Extracted records:
# # # #

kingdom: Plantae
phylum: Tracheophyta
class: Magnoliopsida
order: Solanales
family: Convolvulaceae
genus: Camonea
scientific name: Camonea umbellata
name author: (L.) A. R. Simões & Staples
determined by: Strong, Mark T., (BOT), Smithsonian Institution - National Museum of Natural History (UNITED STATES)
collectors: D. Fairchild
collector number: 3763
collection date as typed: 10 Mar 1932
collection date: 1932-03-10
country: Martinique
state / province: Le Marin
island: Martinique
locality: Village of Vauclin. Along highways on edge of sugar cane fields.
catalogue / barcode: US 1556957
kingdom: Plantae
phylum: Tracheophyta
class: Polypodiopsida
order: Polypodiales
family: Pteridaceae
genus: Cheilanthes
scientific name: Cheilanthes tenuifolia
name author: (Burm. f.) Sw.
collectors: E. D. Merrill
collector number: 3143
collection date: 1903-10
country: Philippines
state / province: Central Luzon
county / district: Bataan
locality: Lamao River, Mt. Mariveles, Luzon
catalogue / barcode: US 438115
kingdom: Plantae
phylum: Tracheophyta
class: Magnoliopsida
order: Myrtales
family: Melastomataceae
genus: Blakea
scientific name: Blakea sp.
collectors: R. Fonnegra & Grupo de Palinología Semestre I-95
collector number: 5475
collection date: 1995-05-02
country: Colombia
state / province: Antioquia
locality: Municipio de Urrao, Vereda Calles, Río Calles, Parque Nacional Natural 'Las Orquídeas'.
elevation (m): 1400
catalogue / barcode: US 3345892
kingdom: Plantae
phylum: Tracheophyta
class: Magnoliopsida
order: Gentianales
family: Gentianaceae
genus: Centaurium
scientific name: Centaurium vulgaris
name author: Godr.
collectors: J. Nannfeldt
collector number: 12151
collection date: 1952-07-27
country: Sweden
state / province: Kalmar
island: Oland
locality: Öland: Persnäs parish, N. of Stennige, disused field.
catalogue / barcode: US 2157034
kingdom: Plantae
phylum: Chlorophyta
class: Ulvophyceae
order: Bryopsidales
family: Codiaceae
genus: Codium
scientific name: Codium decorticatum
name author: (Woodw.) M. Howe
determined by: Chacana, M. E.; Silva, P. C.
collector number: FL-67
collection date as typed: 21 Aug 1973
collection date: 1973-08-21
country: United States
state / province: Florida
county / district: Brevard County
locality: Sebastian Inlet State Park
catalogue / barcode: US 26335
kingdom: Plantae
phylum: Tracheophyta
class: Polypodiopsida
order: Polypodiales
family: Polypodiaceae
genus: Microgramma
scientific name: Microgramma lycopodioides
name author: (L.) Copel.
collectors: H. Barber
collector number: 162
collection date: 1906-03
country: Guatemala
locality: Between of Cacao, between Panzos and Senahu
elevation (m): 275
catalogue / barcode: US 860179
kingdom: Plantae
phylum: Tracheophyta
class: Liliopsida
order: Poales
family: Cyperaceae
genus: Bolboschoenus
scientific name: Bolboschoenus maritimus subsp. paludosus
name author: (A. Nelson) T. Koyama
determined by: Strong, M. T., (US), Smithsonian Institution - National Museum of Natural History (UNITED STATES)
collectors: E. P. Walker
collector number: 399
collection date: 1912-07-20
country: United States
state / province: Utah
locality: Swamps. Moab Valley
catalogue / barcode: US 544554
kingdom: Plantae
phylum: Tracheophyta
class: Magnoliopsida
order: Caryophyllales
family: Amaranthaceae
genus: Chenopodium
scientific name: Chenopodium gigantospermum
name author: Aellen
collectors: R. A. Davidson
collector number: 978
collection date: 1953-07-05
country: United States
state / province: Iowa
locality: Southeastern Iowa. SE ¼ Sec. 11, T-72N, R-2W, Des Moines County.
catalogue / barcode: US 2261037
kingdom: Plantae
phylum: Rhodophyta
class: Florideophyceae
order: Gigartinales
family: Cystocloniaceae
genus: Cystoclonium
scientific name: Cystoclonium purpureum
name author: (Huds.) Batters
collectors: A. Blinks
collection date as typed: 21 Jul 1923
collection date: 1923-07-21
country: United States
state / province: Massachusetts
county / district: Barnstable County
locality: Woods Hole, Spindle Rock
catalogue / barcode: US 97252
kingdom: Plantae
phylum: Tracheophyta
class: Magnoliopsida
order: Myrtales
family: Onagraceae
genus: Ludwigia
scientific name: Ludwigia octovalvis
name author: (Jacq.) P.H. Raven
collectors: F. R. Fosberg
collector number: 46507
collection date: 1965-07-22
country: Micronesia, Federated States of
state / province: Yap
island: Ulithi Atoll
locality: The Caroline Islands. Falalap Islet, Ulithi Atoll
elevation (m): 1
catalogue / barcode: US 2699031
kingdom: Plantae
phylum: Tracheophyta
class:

# # # #

Work to be completed. Convert the records into a Markdown table with two columns, Row and Line, numbering each line in order. Leave out blank lines.

Task answer.
| Row | Line |
|---|---|
| 1 | kingdom: Plantae |
| 2 | phylum: Tracheophyta |
| 3 | class: Magnoliopsida |
| 4 | order: Solanales |
| 5 | family: Convolvulaceae |
| 6 | genus: Camonea |
| 7 | scientific name: Camonea umbellata |
| 8 | name author: (L.) A. R. Simões & Staples |
| 9 | determined by: Strong, Mark T., (BOT), Smithsonian Institution - National Museum of Natural History (UNITED STATES) |
| 10 | collectors: D. Fairchild |
| 11 | collector number: 3763 |
| 12 | collection date as typed: 10 Mar 1932 |
| 13 | collection date: 1932-03-10 |
| 14 | country: Martinique |
| 15 | state / province: Le Marin |
| 16 | island: Martinique |
| 17 | locality: Village of Vauclin. Along highways on edge of sugar cane fields. |
| 18 | catalogue / barcode: US 1556957 |
| 19 | kingdom: Plantae |
| 20 | phylum: Tracheophyta |
| 21 | class: Polypodiopsida |
| 22 | order: Polypodiales |
| 23 | family: Pteridaceae |
| 24 | genus: Cheilanthes |
| 25 | scientific name: Cheilanthes tenuifolia |
| 26 | name author: (Burm. f.) Sw. |
| 27 | collectors: E. D. Merrill |
| 28 | collector number: 3143 |
| 29 | collection date: 1903-10 |
| 30 | country: Philippines |
| 31 | state / province: Central Luzon |
| 32 | county / district: Bataan |
| 33 | locality: Lamao River, Mt. Mariveles, Luzon |
| 34 | catalogue / barcode: US 438115 |
| 35 | kingdom: Plantae |
| 36 | phylum: Tracheophyta |
| 37 | class: Magnoliopsida |
| 38 | order: Myrtales |
| 39 | family: Melastomataceae |
| 40 | genus: Blakea |
| 41 | scientific name: Blakea sp. |
| 42 | collectors: R. Fonnegra & Grupo de Palinología Semestre I-95 |
| 43 | collector number: 5475 |
| 44 | collection date: 1995-05-02 |
| 45 | country: Colombia |
| 46 | state / province: Antioquia |
| 47 | locality: Municipio de Urrao, Vereda Calles, Río Calles, Parque Nacional Natural 'Las Orquídeas'. |
| 48 | elevation (m): 1400 |
| 49 | catalogue / barcode: US 3345892 |
| 50 | kingdom: Plantae |
| 51 | phylum: Tracheophyta |
| 52 | class: Magnoliopsida |
| 53 | order: Gentianales |
| 54 | family: Gentianaceae |
| 55 | genus: Centaurium |
| 56 | scientific name: Centaurium vulgaris |
| 57 | name author: Godr. |
| 58 | collectors: J. Nannfeldt |
| 59 | collector number: 12151 |
| 60 | collection date: 1952-07-27 |
| 61 | country: Sweden |
| 62 | state / province: Kalmar |
| 63 | island: Oland |
| 64 | locality: Öland: Persnäs parish, N. of Stennige, disused field. |
| 65 | catalogue / barcode: US 2157034 |
| 66 | kingdom: Plantae |
| 67 | phylum: Chlorophyta |
| 68 | class: Ulvophyceae |
| 69 | order: Bryopsidales |
| 70 | family: Codiaceae |
| 71 | genus: Codium |
| 72 | scientific name: Codium decorticatum |
| 73 | name author: (Woodw.) M. Howe |
| 74 | determined by: Chacana, M. E.; Silva, P. C. |
| 75 | collector number: FL-67 |
| 76 | collection date as typed: 21 Aug 1973 |
| 77 | collection date: 1973-08-21 |
| 78 | country: United States |
| 79 | state / province: Florida |
| 80 | county / district: Brevard County |
| 81 | locality: Sebastian Inlet State Park |
| 82 | catalogue / barcode: US 26335 |
| 83 | kingdom: Plantae |
| 84 | phylum: Tracheophyta |
| 85 | class: Polypodiopsida |
| 86 | order: Polypodiales |
| 87 | family: Polypodiaceae |
| 88 | genus: Microgramma |
| 89 | scientific name: Microgramma lycopodioides |
| 90 | name author: (L.) Copel. |
| 91 | collectors: H. Barber |
| 92 | collector number: 162 |
| 93 | collection date: 1906-03 |
| 94 | country: Guatemala |
| 95 | locality: Between of Cacao, between Panzos and Senahu |
| 96 | elevation (m): 275 |
| 97 | catalogue / barcode: US 860179 |
| 98 | kingdom: Plantae |
| 99 | phylum: Tracheophyta |
| 100 | class: Liliopsida |
| 101 | order: Poales |
| 102 | family: Cyperaceae |
| 103 | genus: Bolboschoenus |
| 104 | scientific name: Bolboschoenus maritimus subsp. paludosus |
| 105 | name author: (A. Nelson) T. Koyama |
| 106 | determined by: Strong, M. T., (US), Smithsonian Institution - National Museum of Natural History (UNITED STATES) |
| 107 | collectors: E. P. Walker |
| 108 | collector number: 399 |
| 109 | collection date: 1912-07-20 |
| 110 | country: United States |
| 111 | state / province: Utah |
| 112 | locality: Swamps. Moab Valley |
| 113 | catalogue / barcode: US 544554 |
| 114 | kingdom: Plantae |
| 115 | phylum: Tracheophyta |
| 116 | class: Magnoliopsida |
| 117 | order: Caryophyllales |
| 118 | family: Amaranthaceae |
| 119 | genus: Chenopodium |
| 120 | scientific name: Chenopodium gigantospermum |
| 121 | name author: Aellen |
| 122 | collectors: R. A. Davidson |
| 123 | collector number: 978 |
| 124 | collection date: 1953-07-05 |
| 125 | country: United States |
| 126 | state / province: Iowa |
| 127 | locality: Southeastern Iowa. SE ¼ Sec. 11, T-72N, R-2W, Des Moines County. |
| 128 | catalogue / barcode: US 2261037 |
| 129 | kingdom: Plantae |
| 130 | phylum: Rhodophyta |
| 131 | class: Florideophyceae |
| 132 | order: Gigartinales |
| 133 | family: Cystocloniaceae |
| 134 | genus: Cystoclonium |
| 135 | scientific name: Cystoclonium purpureum |
| 136 | name author: (Huds.) Batters |
| 137 | collectors: A. Blinks |
| 138 | collection date as typed: 21 Jul 1923 |
| 139 | collection date: 1923-07-21 |
| 140 | country: United States |
| 141 | state / province: Massachusetts |
| 142 | county / district: Barnstable County |
| 143 | locality: Woods Hole, Spindle Rock |
| 144 | catalogue / barcode: US 97252 |
| 145 | kingdom: Plantae |
| 146 | phylum: Tracheophyta |
| 147 | class: Magnoliopsida |
| 148 | order: Myrtales |
| 149 | family: Onagraceae |
| 150 | genus: Ludwigia |
| 151 | scientific name: Ludwigia octovalvis |
| 152 | name author: (Jacq.) P.H. Raven |
| 153 | collectors: F. R. Fosberg |
| 154 | collector number: 46507 |
| 155 | collection date: 1965-07-22 |
| 156 | country: Micronesia, Federated States of |
| 157 | state / province: Yap |
| 158 | island: Ulithi Atoll |
| 159 | locality: The Caroline Islands. Falalap Islet, Ulithi Atoll |
| 160 | elevation (m): 1 |
| 161 | catalogue / barcode: US 2699031 |
| 162 | kingdom: Plantae |
| 163 | phylum: Tracheophyta |
| 164 | class: |